Cengiz Bektaş'ın 27 Ağustos 2012 tarihinde Evrensel Gazetesi'nde yayınlanan yazısı.
Güre, İda’nın (Kaz Dağı’nın) eteklerinde…
Yaz Okulumu orada kurdum.
Biliyor musunuz neden?
Çünkü uzmanların söylediklerine göre su, en son orada bitecekmiş Anadolu’da…
İlk yıllarda, Güre’nin ünlü Sarı Kız Şenliklerinde benden de bir konuşma istediler.
Dedim ki köylülerime:
“Ben Denizli’liyim. Kentimin adında bile su var. Öyle kötü davrandık ki suya… Şimdi dışarıdan su getirmek zorundayız. Siz de suyun hep böyle akacağını sanmayın.”
Besbelli bir kulaklarından girdi öteki kulaklarından çıktı söylediklerim.

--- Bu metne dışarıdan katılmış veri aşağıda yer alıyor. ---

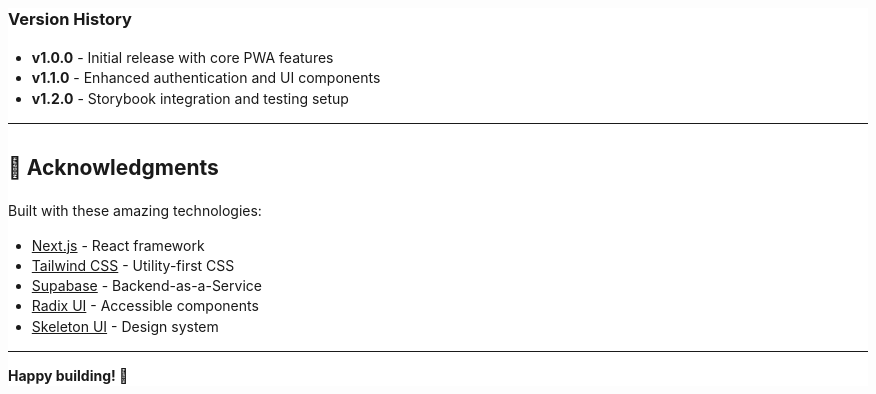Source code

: ### Version History

- **v1.0.0** - Initial release with core PWA features
- **v1.1.0** - Enhanced authentication and UI components
- **v1.2.0** - Storybook integration and testing setup

---

## 🙏 Acknowledgments

Built with these amazing technologies:
- [Next.js](https://nextjs.org/) - React framework
- [Tailwind CSS](https://tailwindcss.com/) - Utility-first CSS
- [Supabase](https://supabase.com/) - Backend-as-a-Service
- [Radix UI](https://radix-ui.com/) - Accessible components
- [Skeleton UI](https://skeleton.dev/) - Design system

---

**Happy building! 🚀**
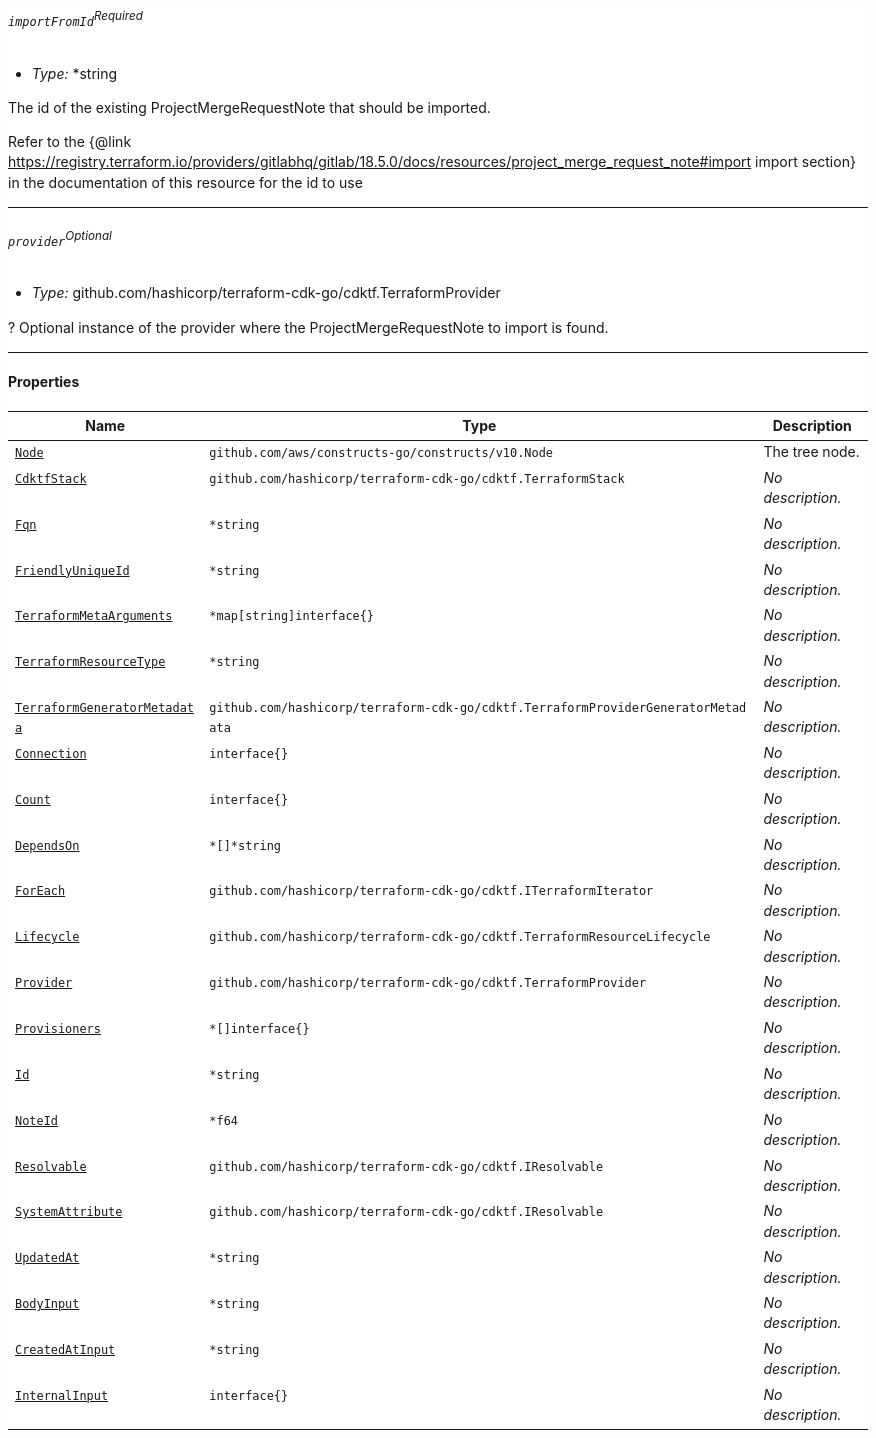
###### `importFromId`<sup>Required</sup> <a name="importFromId" id="@cdktf/provider-gitlab.projectMergeRequestNote.ProjectMergeRequestNote.generateConfigForImport.parameter.importFromId"></a>

- *Type:* *string

The id of the existing ProjectMergeRequestNote that should be imported.

Refer to the {@link https://registry.terraform.io/providers/gitlabhq/gitlab/18.5.0/docs/resources/project_merge_request_note#import import section} in the documentation of this resource for the id to use

---

###### `provider`<sup>Optional</sup> <a name="provider" id="@cdktf/provider-gitlab.projectMergeRequestNote.ProjectMergeRequestNote.generateConfigForImport.parameter.provider"></a>

- *Type:* github.com/hashicorp/terraform-cdk-go/cdktf.TerraformProvider

? Optional instance of the provider where the ProjectMergeRequestNote to import is found.

---

#### Properties <a name="Properties" id="Properties"></a>

| **Name** | **Type** | **Description** |
| --- | --- | --- |
| <code><a href="#@cdktf/provider-gitlab.projectMergeRequestNote.ProjectMergeRequestNote.property.node">Node</a></code> | <code>github.com/aws/constructs-go/constructs/v10.Node</code> | The tree node. |
| <code><a href="#@cdktf/provider-gitlab.projectMergeRequestNote.ProjectMergeRequestNote.property.cdktfStack">CdktfStack</a></code> | <code>github.com/hashicorp/terraform-cdk-go/cdktf.TerraformStack</code> | *No description.* |
| <code><a href="#@cdktf/provider-gitlab.projectMergeRequestNote.ProjectMergeRequestNote.property.fqn">Fqn</a></code> | <code>*string</code> | *No description.* |
| <code><a href="#@cdktf/provider-gitlab.projectMergeRequestNote.ProjectMergeRequestNote.property.friendlyUniqueId">FriendlyUniqueId</a></code> | <code>*string</code> | *No description.* |
| <code><a href="#@cdktf/provider-gitlab.projectMergeRequestNote.ProjectMergeRequestNote.property.terraformMetaArguments">TerraformMetaArguments</a></code> | <code>*map[string]interface{}</code> | *No description.* |
| <code><a href="#@cdktf/provider-gitlab.projectMergeRequestNote.ProjectMergeRequestNote.property.terraformResourceType">TerraformResourceType</a></code> | <code>*string</code> | *No description.* |
| <code><a href="#@cdktf/provider-gitlab.projectMergeRequestNote.ProjectMergeRequestNote.property.terraformGeneratorMetadata">TerraformGeneratorMetadata</a></code> | <code>github.com/hashicorp/terraform-cdk-go/cdktf.TerraformProviderGeneratorMetadata</code> | *No description.* |
| <code><a href="#@cdktf/provider-gitlab.projectMergeRequestNote.ProjectMergeRequestNote.property.connection">Connection</a></code> | <code>interface{}</code> | *No description.* |
| <code><a href="#@cdktf/provider-gitlab.projectMergeRequestNote.ProjectMergeRequestNote.property.count">Count</a></code> | <code>interface{}</code> | *No description.* |
| <code><a href="#@cdktf/provider-gitlab.projectMergeRequestNote.ProjectMergeRequestNote.property.dependsOn">DependsOn</a></code> | <code>*[]*string</code> | *No description.* |
| <code><a href="#@cdktf/provider-gitlab.projectMergeRequestNote.ProjectMergeRequestNote.property.forEach">ForEach</a></code> | <code>github.com/hashicorp/terraform-cdk-go/cdktf.ITerraformIterator</code> | *No description.* |
| <code><a href="#@cdktf/provider-gitlab.projectMergeRequestNote.ProjectMergeRequestNote.property.lifecycle">Lifecycle</a></code> | <code>github.com/hashicorp/terraform-cdk-go/cdktf.TerraformResourceLifecycle</code> | *No description.* |
| <code><a href="#@cdktf/provider-gitlab.projectMergeRequestNote.ProjectMergeRequestNote.property.provider">Provider</a></code> | <code>github.com/hashicorp/terraform-cdk-go/cdktf.TerraformProvider</code> | *No description.* |
| <code><a href="#@cdktf/provider-gitlab.projectMergeRequestNote.ProjectMergeRequestNote.property.provisioners">Provisioners</a></code> | <code>*[]interface{}</code> | *No description.* |
| <code><a href="#@cdktf/provider-gitlab.projectMergeRequestNote.ProjectMergeRequestNote.property.id">Id</a></code> | <code>*string</code> | *No description.* |
| <code><a href="#@cdktf/provider-gitlab.projectMergeRequestNote.ProjectMergeRequestNote.property.noteId">NoteId</a></code> | <code>*f64</code> | *No description.* |
| <code><a href="#@cdktf/provider-gitlab.projectMergeRequestNote.ProjectMergeRequestNote.property.resolvable">Resolvable</a></code> | <code>github.com/hashicorp/terraform-cdk-go/cdktf.IResolvable</code> | *No description.* |
| <code><a href="#@cdktf/provider-gitlab.projectMergeRequestNote.ProjectMergeRequestNote.property.systemAttribute">SystemAttribute</a></code> | <code>github.com/hashicorp/terraform-cdk-go/cdktf.IResolvable</code> | *No description.* |
| <code><a href="#@cdktf/provider-gitlab.projectMergeRequestNote.ProjectMergeRequestNote.property.updatedAt">UpdatedAt</a></code> | <code>*string</code> | *No description.* |
| <code><a href="#@cdktf/provider-gitlab.projectMergeRequestNote.ProjectMergeRequestNote.property.bodyInput">BodyInput</a></code> | <code>*string</code> | *No description.* |
| <code><a href="#@cdktf/provider-gitlab.projectMergeRequestNote.ProjectMergeRequestNote.property.createdAtInput">CreatedAtInput</a></code> | <code>*string</code> | *No description.* |
| <code><a href="#@cdktf/provider-gitlab.projectMergeRequestNote.ProjectMergeRequestNote.property.internalInput">InternalInput</a></code> | <code>interface{}</code> | *No description.* |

Güre’de neredeyse her sokakta çeşme vardı. Bu çeşmelere musluk takamazlardı… Su basıncı boruları patlatırdı çünkü…
Bu gün de her yerden su akıyor. Ne güzel bilseniz…

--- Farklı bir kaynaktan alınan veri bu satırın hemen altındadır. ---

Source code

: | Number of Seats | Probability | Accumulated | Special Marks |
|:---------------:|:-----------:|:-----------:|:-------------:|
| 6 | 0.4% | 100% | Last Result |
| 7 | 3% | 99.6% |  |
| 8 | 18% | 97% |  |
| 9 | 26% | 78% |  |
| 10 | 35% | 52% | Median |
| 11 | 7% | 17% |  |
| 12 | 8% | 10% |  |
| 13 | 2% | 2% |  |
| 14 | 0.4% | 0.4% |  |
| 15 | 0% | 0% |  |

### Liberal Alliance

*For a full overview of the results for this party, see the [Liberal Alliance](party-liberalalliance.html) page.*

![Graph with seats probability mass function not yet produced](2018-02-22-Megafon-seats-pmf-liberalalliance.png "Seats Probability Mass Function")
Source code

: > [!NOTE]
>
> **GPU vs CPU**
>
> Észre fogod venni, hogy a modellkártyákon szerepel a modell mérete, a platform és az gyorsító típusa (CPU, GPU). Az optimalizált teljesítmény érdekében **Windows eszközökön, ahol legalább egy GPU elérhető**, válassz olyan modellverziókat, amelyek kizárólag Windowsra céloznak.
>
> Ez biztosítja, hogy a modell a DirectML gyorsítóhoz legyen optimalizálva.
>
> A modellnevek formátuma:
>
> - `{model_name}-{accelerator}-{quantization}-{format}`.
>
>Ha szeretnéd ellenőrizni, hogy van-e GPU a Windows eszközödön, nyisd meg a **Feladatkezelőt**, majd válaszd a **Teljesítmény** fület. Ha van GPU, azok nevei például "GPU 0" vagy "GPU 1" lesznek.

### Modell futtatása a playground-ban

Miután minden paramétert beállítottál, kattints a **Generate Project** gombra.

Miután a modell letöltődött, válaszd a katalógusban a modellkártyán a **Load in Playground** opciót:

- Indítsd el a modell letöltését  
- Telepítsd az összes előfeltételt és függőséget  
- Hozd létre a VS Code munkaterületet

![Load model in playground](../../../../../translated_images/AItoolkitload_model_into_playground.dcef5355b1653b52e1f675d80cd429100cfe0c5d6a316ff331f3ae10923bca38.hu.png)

Ama gelin görün ki altıncılar geldi… 405 arama izni almışlar… 285 yerde çalışmalara başlamışlar…
Zeytin alanları peşkeş çekilmiş onlara… Zeytin denizi yok olacak… Arsenikle ayrıştırarak altın çıkaracaklar. Bunun nasıl sonuçlanacağı Bergama’da, Kıbrıs’ın Lefke’sinde görülebilir. Ben gittim gördüm…
Bin pınarlı İda’nın sularına arsenik karışacak.
İçecek su bulamayacağız.
Kim verdi bu izinleri mi diyorsunuz?
Biliyorsunuzdur elbette…
Gerçi bilseniz de değiştirebilecek misiniz ki?

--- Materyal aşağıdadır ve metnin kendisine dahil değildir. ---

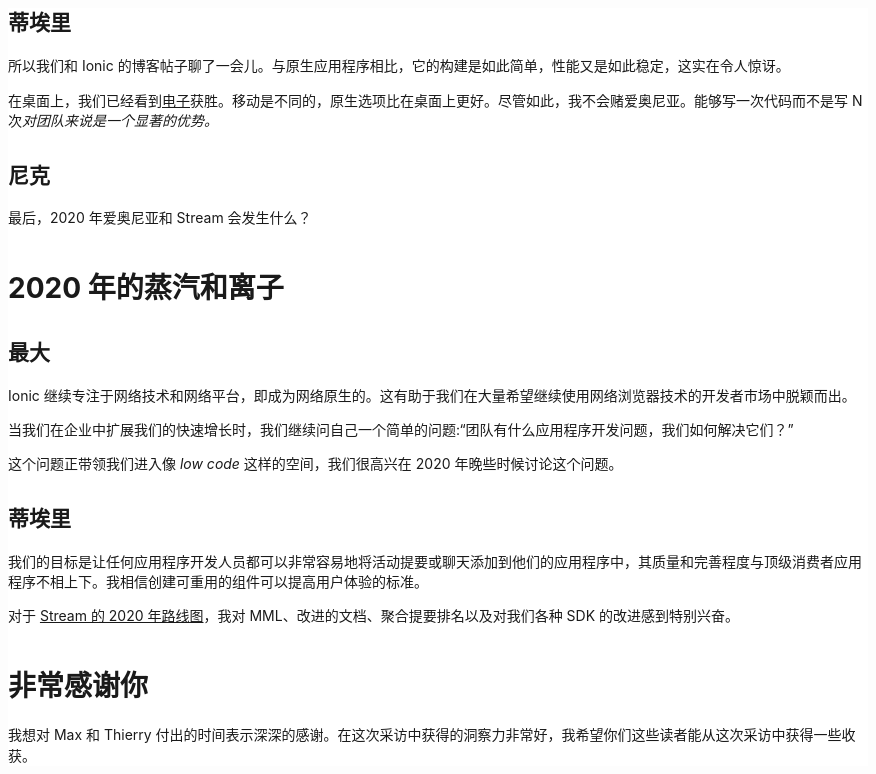 ## 蒂埃里

所以我们和 Ionic 的博客帖子聊了一会儿。与原生应用程序相比，它的构建是如此简单，性能又是如此稳定，这实在令人惊讶。

在桌面上，我们已经看到[电子](https://electronjs.org/)获胜。移动是不同的，原生选项比在桌面上更好。尽管如此，我不会赌爱奥尼亚。能够写一次代码而不是写 N 次*对团队来说是一个显著的优势。*

## **尼克**

最后，2020 年爱奥尼亚和 Stream 会发生什么？

# 2020 年的蒸汽和离子

## **最大**

Ionic 继续专注于网络技术和网络平台，即成为网络原生的。这有助于我们在大量希望继续使用网络浏览器技术的开发者市场中脱颖而出。

当我们在企业中扩展我们的快速增长时，我们继续问自己一个简单的问题:“团队有什么应用程序开发问题，我们如何解决它们？”

这个问题正带领我们进入像 *low code* 这样的空间，我们很高兴在 2020 年晚些时候讨论这个问题。

## **蒂埃里**

我们的目标是让任何应用程序开发人员都可以非常容易地将活动提要或聊天添加到他们的应用程序中，其质量和完善程度与顶级消费者应用程序不相上下。我相信创建可重用的组件可以提高用户体验的标准。

对于 [Stream 的 2020 年路线图](https://getstream.io/blog/stream-in-2020/)，我对 MML、改进的文档、聚合提要排名以及对我们各种 SDK 的改进感到特别兴奋。

# 非常感谢你

我想对 Max 和 Thierry 付出的时间表示深深的感谢。在这次采访中获得的洞察力非常好，我希望你们这些读者能从这次采访中获得一些收获。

Benim durumumu da bir düşünün…
Bilmem anımsar mısınız?
Bir İngiliz karı-koca Avrupa’nın savaşlarından kurtulmak için gidip Güney Amerika’daki Folkland adasına yerleşmişlerdi. Olacağa bakın, orada da savaş çıkmaz mı? Hem de İngiliz donanması orayı bombalamaz mı?
Benimki de ona benzedi.
Yağmurdan kaçarken doluya tutulmak derler ya hani…
Suyun en son biteceği yer derken, o bitmeyecek sulara arsenik karıştıracaklar.
Anamalcı bu…
Para için yapmayacağı şey var mı?
Bu bana bir daha şu gerçeği öğretti:
“Hatt-ı müdafaa yoktur, sathı müdafaa vardır.”
Size, iletiyle gelen bir bilgiyi de aktarmak istiyorum:
(Jeofizikçi grup: Böyle giderse Anadolu’ da maydanoz bile yetişmeyecek!
Prof: Dr. Kenan Demirkol: “Türkiye 40 yıl sonra bir çöle dönecek ve tarım yapmak imkansız hale gelecek.. Yunanistan, Türkiye sınırına neden 4 milyar lira harcayıp duvar örüyor? Çünkü 40 yıl sonra yaşanacak kıtlığı görüyorlar. Avrupa Birliği, Türkiye’nin yoğun göçe karşı bir tampon bölge olmasını istiyor. Tarım yapamayan Türkiye bu göçle nasıl başa çıkacak?”)
Güre’de de para ödüyoruz artık suya…
Çeşmelerimize musluklar takılmağa başladı.
Hiçbir şeyi kendi başımıza gelmeden öğrenemeyecek miyiz?